Andrew proposed client-side scanning as a solution, but Tapani raised concerns about safety and implementation. Andrew suggested continuing the discussion offline to address technical specifics and safeguards against abuse.

How can a prospective lawful access solution work where only a single user’s architecture is affected?

Speaker

Katie Noyes

Explanation

Katie proposed exploring a prospective solution that would only affect the encryption architecture of a single user with predication, similar to a wiretap, and asked if this could be a workable starting point for compromise.

How can parental controls be standardized and made interoperable across different platforms and devices?

Speaker

Andrew Campling

Explanation

Andrew mentioned working on a proposal to develop a protocol so parental controls can interwork and exchange signals, making them easier for parents to use effectively.

What are the best practices for countries that decide to implement lawful interception while minimizing negative spillover effects to other countries?

Speaker

Vittorio Bertola

Explanation

Vittorio suggested focusing on technical ways of managing lawful interception and preventing bad effects from spilling over to countries that choose not to implement such measures.

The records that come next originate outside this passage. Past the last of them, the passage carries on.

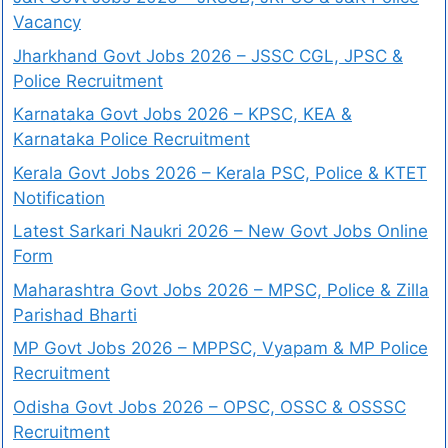
Vacancy
Jharkhand Govt Jobs 2026 – JSSC CGL, JPSC &
Police Recruitment
Karnataka Govt Jobs 2026 – KPSC, KEA &
Karnataka Police Recruitment
Kerala Govt Jobs 2026 – Kerala PSC, Police & KTET
Notification
Latest Sarkari Naukri 2026 – New Govt Jobs Online
Form
Maharashtra Govt Jobs 2026 – MPSC, Police & Zilla
Parishad Bharti
MP Govt Jobs 2026 – MPPSC, Vyapam & MP Police
Recruitment
Odisha Govt Jobs 2026 – OPSC, OSSC & OSSSC
Recruitment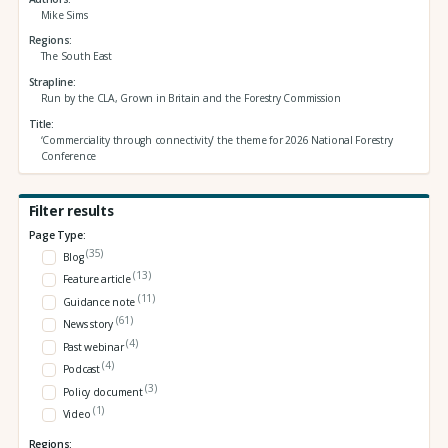
Mike Sims
Regions
The South East
Strapline
Run by the CLA, Grown in Britain and the Forestry Commission
Title
‘Commerciality through connectivity’ the theme for 2026 National Forestry
Conference
Filter results
Page Type:
(35)
Blog
(13)
Feature article
(11)
Guidance note
(61)
News story
(4)
Past webinar
(4)
Podcast
(3)
Policy document
(1)
Video
Regions: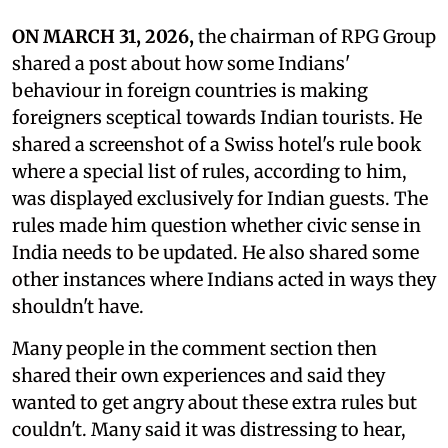
ON MARCH 31, 2026,
the chairman of RPG Group
shared a post about how some Indians'
behaviour in foreign countries is making
foreigners sceptical towards Indian tourists. He
shared a screenshot of a Swiss hotel's rule book
where a special list of rules, according to him,
was displayed exclusively for Indian guests. The
rules made him question whether civic sense in
India needs to be updated. He also shared some
other instances where Indians acted in ways they
shouldn't have.
Many people in the comment section then
shared their own experiences and said they
wanted to get angry about these extra rules but
couldn't. Many said it was distressing to hear,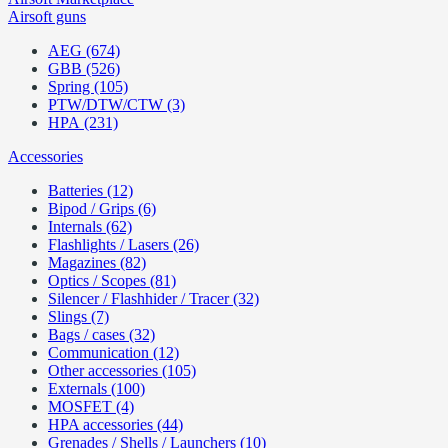
Airsoft guns
AEG (674)
GBB (526)
Spring (105)
PTW/DTW/CTW (3)
HPA (231)
Accessories
Batteries (12)
Bipod / Grips (6)
Internals (62)
Flashlights / Lasers (26)
Magazines (82)
Optics / Scopes (81)
Silencer / Flashhider / Tracer (32)
Slings (7)
Bags / cases (32)
Communication (12)
Other accessories (105)
Externals (100)
MOSFET (4)
HPA accessories (44)
Grenades / Shells / Launchers (10)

How can greater diversity and civil society representation be achieved in technical standards development organizations?

Speaker

Andrew Campling and Warren Kamari

Explanation

Both speakers emphasized the need for better gender diversity and participation from regulators, civil society, and other non-tech sectors in standards bodies like IETF to improve the quality of standards.

What are the civic space impacts of weaker privacy standards?

Speaker

Online participants (via Boris Radanovic)

Explanation

This question was raised in the online chat but not fully addressed during the panel discussion, highlighting the need to examine broader societal implications.

How can abuse-resistant law enforcement access systems be designed to build trust and provide transparency?

Speaker

Katie Noyes

Explanation

Katie mentioned reading papers about abuse-resistant law enforcement access systems and emphasized the need for processes that include orders, auditing, and transparency to build trust.

What are concrete examples of privacy arguments being weaponized in standards development forums?

Speaker

David Wright (moderator) and Andrew Campling

Explanation

Andrew mentioned having examples but declined to share them to keep the discussion constructive, suggesting this could be explored in future discussions.

How can government funding support the development of better parental control and child protection tools?

Speaker

Online participants (via Boris Radanovic)

Explanation

This suggestion from online participants about government funding for free deployment of protective tools on widely used systems was noted but not fully explored.